Promoting Women in Technology Worldwide
Cisco continuously works on current and long-term strategies to increase the
number of women in the fields of science and technology. Often employees who
understand the importance of gender diversity lead these initiatives. Currently
more than 3000 employees participate in 32 Cisco Women's Action Network (WAN)
chapters in 24 countries, which cultivate mentoring and career development
opportunities for women.
At the same time, Cisco encourages girls and young women to develop skills in math,
computing, and technology from an early age. In the United States, nearly 59 percent
of college students are female; however, women receive only 18 percent of bachelor's
degrees in engineering and 28 percent in computer science.
Cisco's Girls/Women in Technology Initiative aims to introduce more K-12 female
students to technology and inspire excitement in associated careers. Cisco partnered
with the National Center for Women in Technology (NCWIT), an organization of public
and private sector leaders whose mission is to ensure that women's knowledge and skills
are fully represented in the information technology industry. Together we developed a
Website where girls can explore careers in technology. The site received 238,438 hits
in January 2006, up 25 percent from November.

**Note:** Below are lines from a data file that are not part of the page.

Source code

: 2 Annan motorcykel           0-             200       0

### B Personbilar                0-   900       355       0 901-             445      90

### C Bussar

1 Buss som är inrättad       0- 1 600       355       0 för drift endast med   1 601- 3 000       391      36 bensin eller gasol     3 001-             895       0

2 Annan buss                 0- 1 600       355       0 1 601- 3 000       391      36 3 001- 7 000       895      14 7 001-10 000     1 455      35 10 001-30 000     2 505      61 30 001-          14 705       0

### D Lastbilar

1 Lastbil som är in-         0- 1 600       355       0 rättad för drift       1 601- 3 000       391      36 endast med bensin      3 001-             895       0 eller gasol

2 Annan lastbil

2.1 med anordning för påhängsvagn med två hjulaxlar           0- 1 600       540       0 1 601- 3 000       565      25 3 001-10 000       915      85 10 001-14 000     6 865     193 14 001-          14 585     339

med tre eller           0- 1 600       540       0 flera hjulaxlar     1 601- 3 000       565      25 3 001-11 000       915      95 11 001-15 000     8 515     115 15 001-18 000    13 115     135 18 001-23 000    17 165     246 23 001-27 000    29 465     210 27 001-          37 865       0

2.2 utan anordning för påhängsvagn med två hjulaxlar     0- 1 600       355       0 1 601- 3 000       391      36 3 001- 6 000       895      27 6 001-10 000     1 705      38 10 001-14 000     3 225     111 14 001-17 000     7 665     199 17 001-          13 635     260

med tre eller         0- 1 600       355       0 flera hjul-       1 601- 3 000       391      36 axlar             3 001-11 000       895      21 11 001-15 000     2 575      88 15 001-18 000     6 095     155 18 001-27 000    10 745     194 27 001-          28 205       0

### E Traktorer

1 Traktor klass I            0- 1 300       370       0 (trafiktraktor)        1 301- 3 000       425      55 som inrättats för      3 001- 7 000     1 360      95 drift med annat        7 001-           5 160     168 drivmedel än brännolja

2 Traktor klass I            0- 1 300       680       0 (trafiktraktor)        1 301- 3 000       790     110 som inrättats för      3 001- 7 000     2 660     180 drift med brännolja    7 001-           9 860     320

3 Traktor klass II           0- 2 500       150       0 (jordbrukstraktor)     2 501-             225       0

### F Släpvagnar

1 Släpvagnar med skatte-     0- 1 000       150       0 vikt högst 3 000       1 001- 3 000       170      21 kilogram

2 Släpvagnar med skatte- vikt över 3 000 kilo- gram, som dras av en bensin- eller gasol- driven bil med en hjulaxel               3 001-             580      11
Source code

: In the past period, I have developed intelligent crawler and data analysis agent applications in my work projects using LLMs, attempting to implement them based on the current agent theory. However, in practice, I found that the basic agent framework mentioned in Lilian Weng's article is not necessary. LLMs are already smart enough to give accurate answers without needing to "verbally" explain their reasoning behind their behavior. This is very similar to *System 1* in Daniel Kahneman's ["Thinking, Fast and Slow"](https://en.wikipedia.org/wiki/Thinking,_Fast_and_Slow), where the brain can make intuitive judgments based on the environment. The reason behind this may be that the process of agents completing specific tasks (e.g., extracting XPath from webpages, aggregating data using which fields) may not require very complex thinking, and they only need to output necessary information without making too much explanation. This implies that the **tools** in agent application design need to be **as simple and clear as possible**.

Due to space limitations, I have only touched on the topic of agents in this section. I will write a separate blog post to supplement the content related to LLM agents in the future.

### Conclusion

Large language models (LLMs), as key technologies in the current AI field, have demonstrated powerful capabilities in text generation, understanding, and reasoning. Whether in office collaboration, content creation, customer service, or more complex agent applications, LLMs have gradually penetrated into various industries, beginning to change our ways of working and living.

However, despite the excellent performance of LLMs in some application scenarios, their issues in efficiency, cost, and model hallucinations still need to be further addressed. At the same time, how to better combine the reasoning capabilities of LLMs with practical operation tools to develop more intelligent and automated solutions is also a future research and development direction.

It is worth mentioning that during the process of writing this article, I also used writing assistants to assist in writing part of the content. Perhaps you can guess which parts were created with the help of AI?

Cisco also partners with the Center for Women in Technology (CWIT), established at the
University of Maryland Baltimore County in July 1998, to provide global leadership for
women's participation in information technology. We work on numerous initiatives, including
organizing an international panel at the United Nations on the effects of information and
communications technology on the lives of women and girls. Through these awareness campaigns,
Cisco aspires to empower girls in computer science, engineering, math, and the sciences,
and intends to create a pool of females ready to enter the IT workforce.
Cisco's Networking Academy Gender Initiative provides greater access to IT training
for women globally. Cisco is partnering with several United Nations programs, as well as
nongovernmental organizations, to achieve at least 30 percent female enrollment in more
than 200 Cisco Networking Academy sites in the least-developed countries of the world.
Cisco is working with the United States Agency for International Development (USAID) and
the Institute of International Education (IIE) to provide $300,000 in scholarships for
women in Algeria, Morocco, Tunisia, Bangladesh, Nepal, Mongolia, and Sri Lanka.
Cisco also collaborated with USAID and the United Nations Development Fund for Women to
implement several gender programs in the Middle East. We established 25 academies in Jordan,
Lebanon, and Morocco, with 69 instructors; our female enrollment is 45 percent in Jordan,
25 percent in Lebanon, and 51 percent in Morocco. Some 450 of these students have taken at
least one CCNA networking certification course, while 1,600 have graduated from all four
levels of the CCNA curriculum.
The academies in Jordan and Lebanon also participate in a partnership with the
United Nations Relief and Works Agency (UNRWA), under which academies
have been established in eight refugee training centers in Jordan, Lebanon, and Syria.
In the UNRWA program, 250 students have taken at least one CCNA course, while 830 have
graduated from all four levels of the CCNA curriculum.